First Published 8 May 2013, Last Updated 8 May 2013

Never has a play’s title so perfectly encapsulated its contents than in Passion Play, Peter Nichols’ black comedy that – as its religious connotations suggest – depicts the pain, suffering and destruction of the individual at its centre.

Played by Zoë Wanamaker, this individual, music teacher and amateur chorister Eleanor, exudes confidence and resilience from the outset as the wife of painting restorer James (Owen Teale). Surely nothing could break apart the 25 year marriage that has built the genuine bond that exists between them? But along comes Kate (Annabel Scholey), a young seductive widow obsessed with older men and silk underwear whose home-wrecking abilities outrival even the biggest, most destructive bad wolf.

While the domineering and manipulative presence of Scholey’s self-confident Kate is intense enough on its own, James and Eleanor each have an alter ego, a cunning device introduced by Nichols in order to convey his characters’ hidden thoughts and emotions.

Hollering commands and bellowing the truth (and lies) at his counterpart, Olivier Cotton’s Jim combines the inward panic of a man desperate not to be discovered with the unrelenting guilt of a husband who loves his wife. Samantha Bond’s Nell – an uncanny match in both manner and appearance to Wanamaker’s character – acts to externalise Eleanor’s anxieties and ever-increasing misery.

While Bond does well to conjure both comedy and heartbreak from Eleanor’s situation throughout the duration of David Leveaux’s beautifully executed production, it is Wanamaker’s raw performance as the play’s victim that garners the most recognition.

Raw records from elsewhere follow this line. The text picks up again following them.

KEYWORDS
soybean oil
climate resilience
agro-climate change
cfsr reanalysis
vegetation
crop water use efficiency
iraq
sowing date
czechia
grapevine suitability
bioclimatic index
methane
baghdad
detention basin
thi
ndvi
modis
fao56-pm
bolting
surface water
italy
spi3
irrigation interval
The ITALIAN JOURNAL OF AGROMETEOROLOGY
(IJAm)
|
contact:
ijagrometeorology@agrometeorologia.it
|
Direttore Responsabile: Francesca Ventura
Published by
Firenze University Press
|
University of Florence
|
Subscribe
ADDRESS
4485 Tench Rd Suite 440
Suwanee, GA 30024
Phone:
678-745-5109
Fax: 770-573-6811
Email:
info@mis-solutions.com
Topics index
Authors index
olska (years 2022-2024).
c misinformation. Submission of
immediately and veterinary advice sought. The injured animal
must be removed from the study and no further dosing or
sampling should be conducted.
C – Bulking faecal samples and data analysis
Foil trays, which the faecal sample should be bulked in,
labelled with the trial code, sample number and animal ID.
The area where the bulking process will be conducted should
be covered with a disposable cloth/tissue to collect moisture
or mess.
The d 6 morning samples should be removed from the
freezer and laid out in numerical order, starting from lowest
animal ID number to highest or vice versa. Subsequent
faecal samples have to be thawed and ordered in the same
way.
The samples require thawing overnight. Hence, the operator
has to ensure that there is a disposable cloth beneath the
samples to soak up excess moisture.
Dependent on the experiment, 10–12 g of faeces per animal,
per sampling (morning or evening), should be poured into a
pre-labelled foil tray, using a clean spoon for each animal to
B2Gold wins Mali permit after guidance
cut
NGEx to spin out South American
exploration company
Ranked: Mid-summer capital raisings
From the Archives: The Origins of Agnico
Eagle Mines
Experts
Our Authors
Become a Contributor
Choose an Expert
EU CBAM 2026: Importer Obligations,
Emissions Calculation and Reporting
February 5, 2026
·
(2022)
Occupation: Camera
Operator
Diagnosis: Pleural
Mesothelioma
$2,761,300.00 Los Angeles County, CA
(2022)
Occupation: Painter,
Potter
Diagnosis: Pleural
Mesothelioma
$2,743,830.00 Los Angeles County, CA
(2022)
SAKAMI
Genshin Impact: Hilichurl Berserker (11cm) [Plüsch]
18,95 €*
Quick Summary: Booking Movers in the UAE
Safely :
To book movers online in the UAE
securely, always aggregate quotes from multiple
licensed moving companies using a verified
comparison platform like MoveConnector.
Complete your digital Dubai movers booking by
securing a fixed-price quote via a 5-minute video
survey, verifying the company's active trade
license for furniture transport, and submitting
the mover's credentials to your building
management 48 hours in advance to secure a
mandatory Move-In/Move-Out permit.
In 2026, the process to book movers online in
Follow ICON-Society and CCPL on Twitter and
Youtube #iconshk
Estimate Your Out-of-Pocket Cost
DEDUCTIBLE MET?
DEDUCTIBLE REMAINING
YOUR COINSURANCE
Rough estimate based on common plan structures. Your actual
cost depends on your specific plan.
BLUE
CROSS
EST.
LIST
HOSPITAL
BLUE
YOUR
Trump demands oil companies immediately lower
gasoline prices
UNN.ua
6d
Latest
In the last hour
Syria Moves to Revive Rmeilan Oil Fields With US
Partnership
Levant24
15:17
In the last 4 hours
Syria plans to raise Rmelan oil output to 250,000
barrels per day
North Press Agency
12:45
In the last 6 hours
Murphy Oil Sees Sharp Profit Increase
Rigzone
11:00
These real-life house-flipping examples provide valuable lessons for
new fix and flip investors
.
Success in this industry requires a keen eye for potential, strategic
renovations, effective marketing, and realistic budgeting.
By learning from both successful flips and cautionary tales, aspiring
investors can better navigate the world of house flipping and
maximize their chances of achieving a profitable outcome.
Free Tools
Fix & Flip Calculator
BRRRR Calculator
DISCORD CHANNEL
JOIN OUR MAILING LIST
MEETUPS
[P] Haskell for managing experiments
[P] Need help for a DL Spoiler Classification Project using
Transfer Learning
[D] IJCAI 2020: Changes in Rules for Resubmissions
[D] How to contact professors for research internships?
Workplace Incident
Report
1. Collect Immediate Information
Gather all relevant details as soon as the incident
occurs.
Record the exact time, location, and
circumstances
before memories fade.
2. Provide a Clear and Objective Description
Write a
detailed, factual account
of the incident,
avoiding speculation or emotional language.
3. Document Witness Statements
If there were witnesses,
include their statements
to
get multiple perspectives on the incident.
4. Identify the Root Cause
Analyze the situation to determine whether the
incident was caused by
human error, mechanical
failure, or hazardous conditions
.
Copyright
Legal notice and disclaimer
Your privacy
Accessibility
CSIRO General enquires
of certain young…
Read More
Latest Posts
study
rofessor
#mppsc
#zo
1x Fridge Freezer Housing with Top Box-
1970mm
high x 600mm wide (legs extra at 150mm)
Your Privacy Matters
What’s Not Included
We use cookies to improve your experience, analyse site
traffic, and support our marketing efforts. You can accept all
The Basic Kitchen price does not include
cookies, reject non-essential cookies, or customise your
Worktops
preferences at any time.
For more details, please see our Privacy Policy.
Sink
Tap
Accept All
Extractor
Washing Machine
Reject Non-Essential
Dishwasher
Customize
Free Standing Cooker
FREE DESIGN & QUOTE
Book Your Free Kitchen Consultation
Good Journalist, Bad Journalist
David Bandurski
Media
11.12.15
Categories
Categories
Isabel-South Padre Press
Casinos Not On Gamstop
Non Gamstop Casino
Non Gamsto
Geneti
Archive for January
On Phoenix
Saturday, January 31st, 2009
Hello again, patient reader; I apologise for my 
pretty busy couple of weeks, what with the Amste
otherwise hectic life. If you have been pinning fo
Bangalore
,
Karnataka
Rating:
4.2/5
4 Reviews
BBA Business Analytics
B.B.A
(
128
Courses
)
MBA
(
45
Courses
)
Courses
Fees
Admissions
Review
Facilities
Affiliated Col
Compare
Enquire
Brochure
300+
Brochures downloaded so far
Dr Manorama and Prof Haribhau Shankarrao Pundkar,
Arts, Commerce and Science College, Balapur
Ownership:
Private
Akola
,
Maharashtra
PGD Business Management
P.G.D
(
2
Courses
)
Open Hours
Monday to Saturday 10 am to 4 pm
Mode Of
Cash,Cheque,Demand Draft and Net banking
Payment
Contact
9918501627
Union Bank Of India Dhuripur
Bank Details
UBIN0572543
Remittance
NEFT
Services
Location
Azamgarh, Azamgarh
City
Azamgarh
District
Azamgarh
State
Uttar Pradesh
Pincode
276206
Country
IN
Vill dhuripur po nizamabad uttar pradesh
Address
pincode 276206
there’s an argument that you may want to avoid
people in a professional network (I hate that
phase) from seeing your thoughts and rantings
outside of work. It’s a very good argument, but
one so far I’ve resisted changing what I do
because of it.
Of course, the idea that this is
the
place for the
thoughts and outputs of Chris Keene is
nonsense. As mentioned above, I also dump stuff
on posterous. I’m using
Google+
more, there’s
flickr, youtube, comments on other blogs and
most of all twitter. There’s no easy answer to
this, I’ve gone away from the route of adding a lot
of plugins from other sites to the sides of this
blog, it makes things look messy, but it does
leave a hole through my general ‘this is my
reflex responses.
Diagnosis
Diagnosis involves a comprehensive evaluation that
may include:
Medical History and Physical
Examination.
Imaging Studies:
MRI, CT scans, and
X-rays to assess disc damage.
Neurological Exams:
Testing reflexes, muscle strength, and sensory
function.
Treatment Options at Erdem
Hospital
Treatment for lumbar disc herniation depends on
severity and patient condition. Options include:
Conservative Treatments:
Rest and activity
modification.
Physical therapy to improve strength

As Scholey’s seductive temptress continues to strike and Teale’s James offers little self-restraint, Wanamaker’s previously resolute and confident Eleanor is gradually torn apart by her husband’s infidelity until her existence becomes little more than a heap of desperate despair.

Everything about the Olivier Award-winning actress – the way she holds herself, her facial expressions, the look in her eyes – conveys that of a destroyed woman, plagued by doubt and no longer able to trust her once loving husband. It is a performance that provides a startling contrast to some of the characters the My Family star is well known for conveying on screen.

Played out on Hildegard Bechtler’s subtle but elegant set with emotive outbursts of sacred music between scenes, Passion Play is as relevant today as it was several decades ago, perfectly portraying the effects that an affair can have on both the betrayer and the betrayed.